XSleeper Group Moderator

Copper can be thinned by galvanic corrosion, by turbulence, and by minerals in the water that act as abrasives. There is much written on this subject.

There is often no rhyme or reason as to when or where it might occur. It's hard to say what your best course of action should be. Total replacement seems like overkill, but it probably is the only way to "guarantee" this doesn't continue to occur.

That being said, I replaced some copper (maybe four feet or so) for a friend where some elbows and pipe had sprung pinhole leaks. The house was about 40 years old at the time. A few months later, a few more showed up. Since then—nothing. It's been 15 years or more since then, and no problems with any of the rest of the pipes in the entire house.

zoesdad Member

If you are on well water and you have very acidic water, that can cause pinhole leaks. I’m on well water and my pipes (copper) were being eroded from very acidic water (pH=5.5), although I didn’t experience pinhole leaks, but the pipes were thinning.

If you are on well water, I would get it tested. You could add an acid neutralizing filter (I did) and it will stop the erosion. But if you are on municipal water instead, then acidic water wouldn’t be your problem.

Pilot Dane Group Moderator

I have to disagree. Where I live, copper pipes are a big problem. The water chemistry dissolves/erodes copper over time, thinning the pipes from the inside out. Eventually leaks start becoming more and more frequent. The only solution is to replace all the plumbing since the water is attacking all the copper piping in the house. This is generally easy to spot by any decent plumber as the metal in the pipes can become paper-thin.

Another possibility is that you are simply having bad luck and it's just a semi-random leak. Fixing that leak might keep things good for a long time.

Then, there is yet another situation where copper pipes can be eroded from the inside by installation errors such as not deburring the cut ends of the pipe and the flux used when soldering the pipes. Unfortunately, these situations can affect the whole house and replacing all the piping might be the best solution.

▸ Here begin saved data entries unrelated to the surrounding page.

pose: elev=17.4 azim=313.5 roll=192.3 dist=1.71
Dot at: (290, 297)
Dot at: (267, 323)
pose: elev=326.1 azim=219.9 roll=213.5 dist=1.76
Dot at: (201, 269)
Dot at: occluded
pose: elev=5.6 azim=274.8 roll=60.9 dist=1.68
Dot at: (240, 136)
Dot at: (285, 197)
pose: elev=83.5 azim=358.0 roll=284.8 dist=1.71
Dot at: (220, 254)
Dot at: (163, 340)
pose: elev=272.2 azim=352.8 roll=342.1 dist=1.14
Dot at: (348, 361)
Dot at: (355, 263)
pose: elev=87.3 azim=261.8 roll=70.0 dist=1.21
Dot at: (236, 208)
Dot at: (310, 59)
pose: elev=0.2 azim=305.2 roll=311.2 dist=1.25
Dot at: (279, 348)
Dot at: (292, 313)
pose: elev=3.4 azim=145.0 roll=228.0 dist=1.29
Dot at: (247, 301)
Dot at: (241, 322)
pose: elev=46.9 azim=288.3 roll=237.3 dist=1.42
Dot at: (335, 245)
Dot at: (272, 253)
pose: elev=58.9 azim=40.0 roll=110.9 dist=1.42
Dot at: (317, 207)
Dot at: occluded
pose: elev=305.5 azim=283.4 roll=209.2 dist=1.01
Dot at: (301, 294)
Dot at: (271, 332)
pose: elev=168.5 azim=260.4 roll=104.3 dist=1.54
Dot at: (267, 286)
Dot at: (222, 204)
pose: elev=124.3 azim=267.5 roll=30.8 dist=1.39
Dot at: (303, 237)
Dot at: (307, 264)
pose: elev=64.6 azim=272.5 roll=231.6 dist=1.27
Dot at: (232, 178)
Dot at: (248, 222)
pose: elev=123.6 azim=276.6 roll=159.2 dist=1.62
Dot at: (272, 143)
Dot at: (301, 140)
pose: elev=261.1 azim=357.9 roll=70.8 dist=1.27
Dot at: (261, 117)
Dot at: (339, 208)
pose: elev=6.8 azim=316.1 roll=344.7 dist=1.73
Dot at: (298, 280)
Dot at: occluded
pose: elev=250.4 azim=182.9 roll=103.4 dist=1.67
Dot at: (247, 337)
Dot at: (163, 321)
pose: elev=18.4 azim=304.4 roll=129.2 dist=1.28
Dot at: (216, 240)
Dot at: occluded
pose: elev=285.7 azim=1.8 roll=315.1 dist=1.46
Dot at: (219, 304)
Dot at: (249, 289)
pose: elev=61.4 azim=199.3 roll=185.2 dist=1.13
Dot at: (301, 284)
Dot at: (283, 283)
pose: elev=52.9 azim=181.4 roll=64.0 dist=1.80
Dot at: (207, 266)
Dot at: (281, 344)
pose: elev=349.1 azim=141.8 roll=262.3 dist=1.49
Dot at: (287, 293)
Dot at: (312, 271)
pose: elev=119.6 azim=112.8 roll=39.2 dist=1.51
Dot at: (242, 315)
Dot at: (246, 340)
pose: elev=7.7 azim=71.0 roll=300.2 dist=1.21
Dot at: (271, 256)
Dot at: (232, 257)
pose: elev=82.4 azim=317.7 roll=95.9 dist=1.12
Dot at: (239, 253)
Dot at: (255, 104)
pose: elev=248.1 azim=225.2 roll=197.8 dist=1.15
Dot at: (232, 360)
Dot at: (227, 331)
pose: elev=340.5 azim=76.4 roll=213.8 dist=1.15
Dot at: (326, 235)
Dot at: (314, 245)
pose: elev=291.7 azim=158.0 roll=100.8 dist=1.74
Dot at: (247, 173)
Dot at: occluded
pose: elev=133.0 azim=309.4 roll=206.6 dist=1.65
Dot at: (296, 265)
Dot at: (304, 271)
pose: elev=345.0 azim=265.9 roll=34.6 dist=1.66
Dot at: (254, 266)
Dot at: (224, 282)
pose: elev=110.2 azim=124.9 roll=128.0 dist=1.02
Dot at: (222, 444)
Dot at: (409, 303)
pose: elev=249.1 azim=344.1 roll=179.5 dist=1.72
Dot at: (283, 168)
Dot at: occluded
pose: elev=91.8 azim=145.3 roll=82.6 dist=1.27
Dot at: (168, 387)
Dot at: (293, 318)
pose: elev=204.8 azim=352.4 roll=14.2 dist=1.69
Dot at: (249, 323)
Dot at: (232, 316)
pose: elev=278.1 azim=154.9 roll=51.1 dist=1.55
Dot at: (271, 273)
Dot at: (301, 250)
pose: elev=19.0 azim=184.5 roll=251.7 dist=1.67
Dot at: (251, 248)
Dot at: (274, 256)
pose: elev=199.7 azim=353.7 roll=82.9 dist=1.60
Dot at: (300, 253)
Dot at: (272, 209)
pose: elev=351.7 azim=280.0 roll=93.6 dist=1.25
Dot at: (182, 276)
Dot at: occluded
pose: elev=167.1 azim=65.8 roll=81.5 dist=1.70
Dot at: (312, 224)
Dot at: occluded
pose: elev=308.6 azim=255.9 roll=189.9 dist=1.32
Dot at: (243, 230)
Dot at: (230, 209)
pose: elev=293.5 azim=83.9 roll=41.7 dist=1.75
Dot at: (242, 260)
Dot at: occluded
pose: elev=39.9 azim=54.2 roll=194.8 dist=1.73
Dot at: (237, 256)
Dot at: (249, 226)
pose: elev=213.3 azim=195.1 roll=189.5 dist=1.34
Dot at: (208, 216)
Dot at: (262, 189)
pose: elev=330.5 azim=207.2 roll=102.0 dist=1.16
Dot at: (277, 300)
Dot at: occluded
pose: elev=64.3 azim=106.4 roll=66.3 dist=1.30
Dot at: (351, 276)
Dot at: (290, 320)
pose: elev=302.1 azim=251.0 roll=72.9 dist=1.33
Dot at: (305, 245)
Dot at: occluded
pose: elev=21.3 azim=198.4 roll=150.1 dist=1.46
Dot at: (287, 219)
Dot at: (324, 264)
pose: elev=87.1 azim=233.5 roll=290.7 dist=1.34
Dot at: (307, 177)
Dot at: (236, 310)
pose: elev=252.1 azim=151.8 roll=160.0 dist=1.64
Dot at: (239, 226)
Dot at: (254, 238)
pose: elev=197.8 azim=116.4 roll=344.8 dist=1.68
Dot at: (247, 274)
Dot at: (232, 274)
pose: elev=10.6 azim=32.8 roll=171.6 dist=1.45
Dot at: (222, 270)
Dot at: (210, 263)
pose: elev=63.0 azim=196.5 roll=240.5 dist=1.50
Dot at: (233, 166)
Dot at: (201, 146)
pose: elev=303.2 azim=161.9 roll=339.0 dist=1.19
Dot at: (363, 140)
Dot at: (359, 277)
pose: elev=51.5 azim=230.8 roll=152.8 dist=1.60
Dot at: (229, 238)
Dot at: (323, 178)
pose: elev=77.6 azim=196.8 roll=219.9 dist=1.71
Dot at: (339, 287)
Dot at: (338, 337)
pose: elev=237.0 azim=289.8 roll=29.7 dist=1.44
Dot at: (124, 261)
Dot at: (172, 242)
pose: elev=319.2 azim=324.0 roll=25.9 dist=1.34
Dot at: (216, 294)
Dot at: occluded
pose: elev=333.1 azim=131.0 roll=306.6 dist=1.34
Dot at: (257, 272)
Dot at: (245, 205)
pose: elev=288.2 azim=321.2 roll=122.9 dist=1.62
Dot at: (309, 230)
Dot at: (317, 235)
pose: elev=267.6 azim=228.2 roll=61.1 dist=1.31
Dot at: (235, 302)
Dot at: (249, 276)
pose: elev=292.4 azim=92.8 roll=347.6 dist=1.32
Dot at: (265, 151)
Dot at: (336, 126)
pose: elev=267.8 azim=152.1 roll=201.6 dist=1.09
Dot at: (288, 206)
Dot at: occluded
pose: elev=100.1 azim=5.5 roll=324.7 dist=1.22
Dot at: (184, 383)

When replacing any piping, my choice is PEX. It's not affected by water chemistry, is easy to install, and is highly resistant to damage from freezing.

Viriliter_Agite Member

Another vote for a PEX upgrade. You'll never feel right fixing the ceiling and wondering when the next leak will occur.

Bluebellabodhi Member

Thanks, everyone. All good advice, even though (of course) some of it is contradictory. I like the water leak monitor. I have to find out more about that.